In Fig. 15 we show a snapshot and the full executed trajectory for both cases. Observe the MAVP’s smooth, safe and agile execution of the task which includes the use of full spatial avoidance exploiting the available horizontal and vertical space around the obstacle (video shows this clearly). NMPC’s predictive capability means load is actively swung away from the human’s direction of motion to avoid a potential load-human collision. The minimum MAVP to human separations for the perpendicular and diagonal crossing task were 0.45 m and 0.61 m.

6.3.2 Two humans walking randomly

Two humans walk for 150 s in random directions crossing the MAVP’s path. The MAVP autonomously follows a goal position moving anti-clockwise with a 7 s period along a circle with radius 1.5 m and a constant 1.4 m height. Experiment was conducted in a larger workspace measuring \(3.2\times 3.2\,\hbox {m}\).

In Fig. 16 we show a snapshot from our experiment alongside the system’s closest approach to the humans and the framework/NMPC loop time. As shown in Fig. 16c, a safe distance is maintained by the MAVP from the humans with no collisions over the entire run; the minimum observed separation was 0.38 m from to the human’s collision avoidance limit. In some cases the humans were apprehensive about the MAVP getting too close so they would perform a precautionary evasive motion, however, as shown in Fig. 16c, the MAVP still always maintains a safe separation. To address observable closeness, it is possible to enlarge the obstacle associated buffers to increase the separation.

Observe from Fig. 16d that the NMPC solve time resembles the statistics obtained from the simulated study with two dynamic obstacles as shown in Fig. 9, therefore, the NMPC computation performance is preserved going from a simulation to the experimental setup. As the optimiser is initialised using the time-shifted previous solution, a roughly constant solve time is achieved. Spiking occurs when the optimiser’s iterative solver requires more time to compute solutions which primarily occurs when considerable re-planning is required. Examples where we observed spikes included situations where the humans would inhibit the NMPC planner from feasibly planning a path to go to the goal position, or the MAVP would be trapped. The spikes only lasted one to two time-steps so observations showed the overall performance was not degraded. Specific to experiments is a mean 25 ms overhead (on top of NMPC solve time) associated with the framework’s state estimation, communication and data parsing. The low overhead means controller’s performance is not severely affected.

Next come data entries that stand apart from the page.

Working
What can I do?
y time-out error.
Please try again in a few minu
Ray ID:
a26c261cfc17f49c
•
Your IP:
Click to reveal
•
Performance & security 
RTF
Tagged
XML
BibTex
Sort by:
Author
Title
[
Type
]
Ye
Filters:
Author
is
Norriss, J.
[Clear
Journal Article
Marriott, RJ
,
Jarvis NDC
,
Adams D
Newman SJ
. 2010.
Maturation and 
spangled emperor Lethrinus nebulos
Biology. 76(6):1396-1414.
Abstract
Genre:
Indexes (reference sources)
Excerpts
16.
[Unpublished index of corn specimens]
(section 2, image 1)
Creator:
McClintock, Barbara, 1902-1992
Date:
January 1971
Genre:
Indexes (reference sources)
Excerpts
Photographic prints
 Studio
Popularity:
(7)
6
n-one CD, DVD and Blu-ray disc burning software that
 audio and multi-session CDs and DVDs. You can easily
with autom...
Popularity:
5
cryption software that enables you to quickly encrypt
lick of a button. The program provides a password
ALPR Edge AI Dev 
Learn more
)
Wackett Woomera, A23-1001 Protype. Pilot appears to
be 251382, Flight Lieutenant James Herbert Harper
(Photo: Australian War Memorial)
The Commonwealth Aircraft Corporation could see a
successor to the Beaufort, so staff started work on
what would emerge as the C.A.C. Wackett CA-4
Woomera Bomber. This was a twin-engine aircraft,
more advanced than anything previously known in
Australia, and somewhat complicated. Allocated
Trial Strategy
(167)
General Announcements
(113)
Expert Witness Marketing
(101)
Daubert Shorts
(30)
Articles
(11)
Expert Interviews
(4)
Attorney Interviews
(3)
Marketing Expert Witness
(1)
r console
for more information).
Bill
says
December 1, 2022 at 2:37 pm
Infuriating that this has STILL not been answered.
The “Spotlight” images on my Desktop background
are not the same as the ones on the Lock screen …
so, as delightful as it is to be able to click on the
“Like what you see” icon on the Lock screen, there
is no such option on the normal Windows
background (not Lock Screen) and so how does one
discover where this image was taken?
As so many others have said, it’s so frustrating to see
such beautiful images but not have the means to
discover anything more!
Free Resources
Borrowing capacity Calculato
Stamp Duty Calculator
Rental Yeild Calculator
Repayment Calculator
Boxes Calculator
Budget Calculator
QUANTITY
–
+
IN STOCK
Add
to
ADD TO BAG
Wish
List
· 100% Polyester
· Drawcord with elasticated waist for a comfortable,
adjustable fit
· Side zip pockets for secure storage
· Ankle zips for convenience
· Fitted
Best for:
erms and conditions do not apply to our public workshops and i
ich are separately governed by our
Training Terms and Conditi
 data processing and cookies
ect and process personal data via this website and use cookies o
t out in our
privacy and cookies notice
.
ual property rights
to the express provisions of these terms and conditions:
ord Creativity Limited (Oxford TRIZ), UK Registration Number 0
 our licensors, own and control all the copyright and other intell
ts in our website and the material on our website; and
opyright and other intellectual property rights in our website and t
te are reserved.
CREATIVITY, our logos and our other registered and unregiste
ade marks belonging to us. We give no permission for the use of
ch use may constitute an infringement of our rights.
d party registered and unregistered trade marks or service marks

Thanks to its online and receding-horizon nature, our method can execute agile and safe continuous manoeuvres and avoid dynamic obstacles such as humans. Our method is extendable to larger spaces with more humans/obstacles as we have already demonstrated in simulation with eight obstacles.

7 Conclusion

In this paper, we presented an optimisation based unified motion planner and controller to accomplish online, closed-loop and agile flight of a Micro Aerial Vehicle slung payload system. We formulated the optimisation objective function, constraints and relied on a state of the NMPC solver to achieve collision-free flight in dynamic environments over various complex tasks including flying through a narrow opening and avoiding moving humans. With simulation and experimental studies we demonstrate the method’s (i) scalability with the planning stages and the number of obstacles, (ii) robustness to different controller time-step durations and input execution lags, (iii) adaptability and repeatability over various complex tasks, and (iv) fast online performance in experimental conditions. For future studies we recommend the method’s extension to non-rigid cables, improving the model’s realism, accuracy and consequentially the NMPC prediction performance. Furthermore, a study involving variations of the model parameters would showcase the generality of the approach to different systems and setups. Also, due to our reliance on off-board NMPC control and motion capturing we limited our experiments to indoor spaces, however, with the controller frequency achieved off-board, we believe on-board computations would be feasible with hardware available today. Combining our method with contemporary obstacle detection, localisation and state estimation techniques could make urban MAVP operation a reality.